Mean, also called mathematical expectation or average, is probably the most basic descriptive statistic, calculated as the sum of all values divided by the number of values. To calculate mean in R we can use the `mean()` function.
```{r}
# load data
data <- read.csv("./data/temperature.csv", sep=";")
# mean temperature
mean(data$temperature)
```
The trimmed mean (also truncated mean) involves the calculation of the mean after discarding given parts of a sample at the high and low end. So for example the 5% trimmed mean would first discard the 5% of the lowest and the 5% of the highest values and then calculate mean of the remaining values.
```{r}
# 5% trimmed mean
mean(data$temperature, trim=0.05)
```
Median represents the value that separates the higher half of the data sample from the lower half of the data sample (50% of values in the sample are lower than the median and 50% of values in the sample are higher than the median).
```{r}
# some data
some_data <- c(1, 2, 2, 4, 5, 7, 7, 9, 10)
median(some_data)
```
The standard deviation is a measure that is used to quantify the amount of variation or dispersion of a set of data values. A low standard deviation indicates that the data points tend to be close to the mean of the set, while a high standard deviation indicates that the data points are spread out over a wider range of values. If data are normally distributed then we can use the _68–95–99.7 rule_ to quickly assess the spread of the data -- approximately 68% of the data lies in a band of $\pm SD$ from the mean, 95% lies in a band of $\pm 2SD$ from the mean and 99.7% of the data lies in a band of $\pm 3SD$ from the mean. To calculate the standard deviation in R we can use the `sd()` function.
```{r}
# standard deviation
sd(data$temperature)
```
Confidence interval (CI) represents a range of values for which we are fairly sure the true value of a certain population parameter lies in. When calculating the interval we can specify the desired degree of confidence. The example below calculates the 95% CI for the temperature. We can calculate the interval's lower and upper bounds by using the `quantile()` function.
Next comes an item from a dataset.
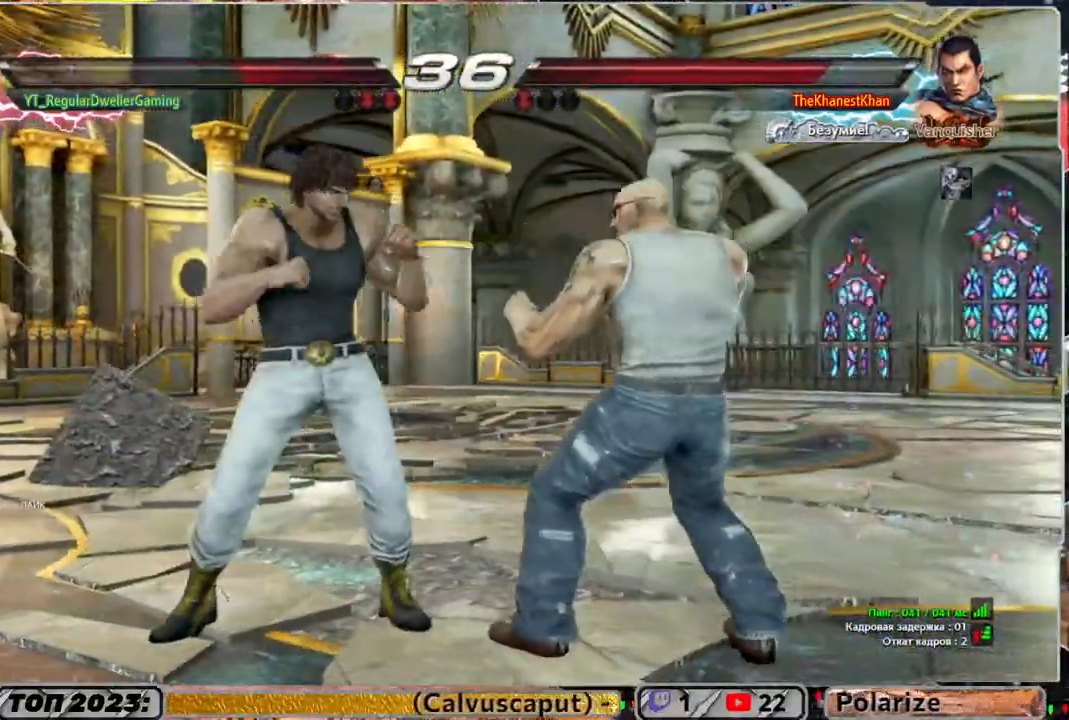
{"buttons": [], "left_stick": "center", "right_stick": "center", "events": [[17, "SQUARE", "down"], [83, "DPAD_DOWN", "up"], [83, "SQUARE", "up"], [450, "DPAD_RIGHT", "up"]]}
In the example below we merge the two bounds in a proper mathematical representation of an interval by using the `paste0()` function.
```{r}
# lower bound - discard bottom 2.5% of the data
lower <- quantile(data$temperature, 0.025)
# upper bound - discard top 2.5% od the data
upper <- quantile(data$temperature, 1 - 0.025)
# merge
paste0("[", lower, ", ", upper, "]")
```
We can use all of the functions above inside the `dplyr` framework, for example we can easily calculate mean temperature for each country independently.
```{r, message = FALSE}
# load the library
library(dplyr)
# calculate
countries_t <- data %>%
group_by(country) %>%
summarize(mean_t = mean(temperature))
countries_t
```
## Linear regression model
The linear regression model (sometimes also called just the linear model) is a linear approach towards modelling the relationship between the dependent (or response) variable and one or more independent (or explanatory) variables. In this workshop we will take a look at the simplest case with only one explanatory variable, which is called simple linear regression.
The dependent ($y$) and the independent variable ($x$) are thus linked via the $y = kx + n$ equation, where $n$ represents the value of the intercept and $k$ the slope. Intercept defines the value of the dependent variable when the independent variable equals 0. The slope determines the correlation between the two variables, if slope is positive, $x$ and $y$ are positively correlated (larger $x$ results in a larger $y$) and if slope is negative they are negatively correlated (larger $x$ results in a smaller $y$). Usually the regression line is calculated in way that minimizes squared values of errors. On the image below data points are marked as red circles, errors as green lines and the blue line represents the calculated regression line.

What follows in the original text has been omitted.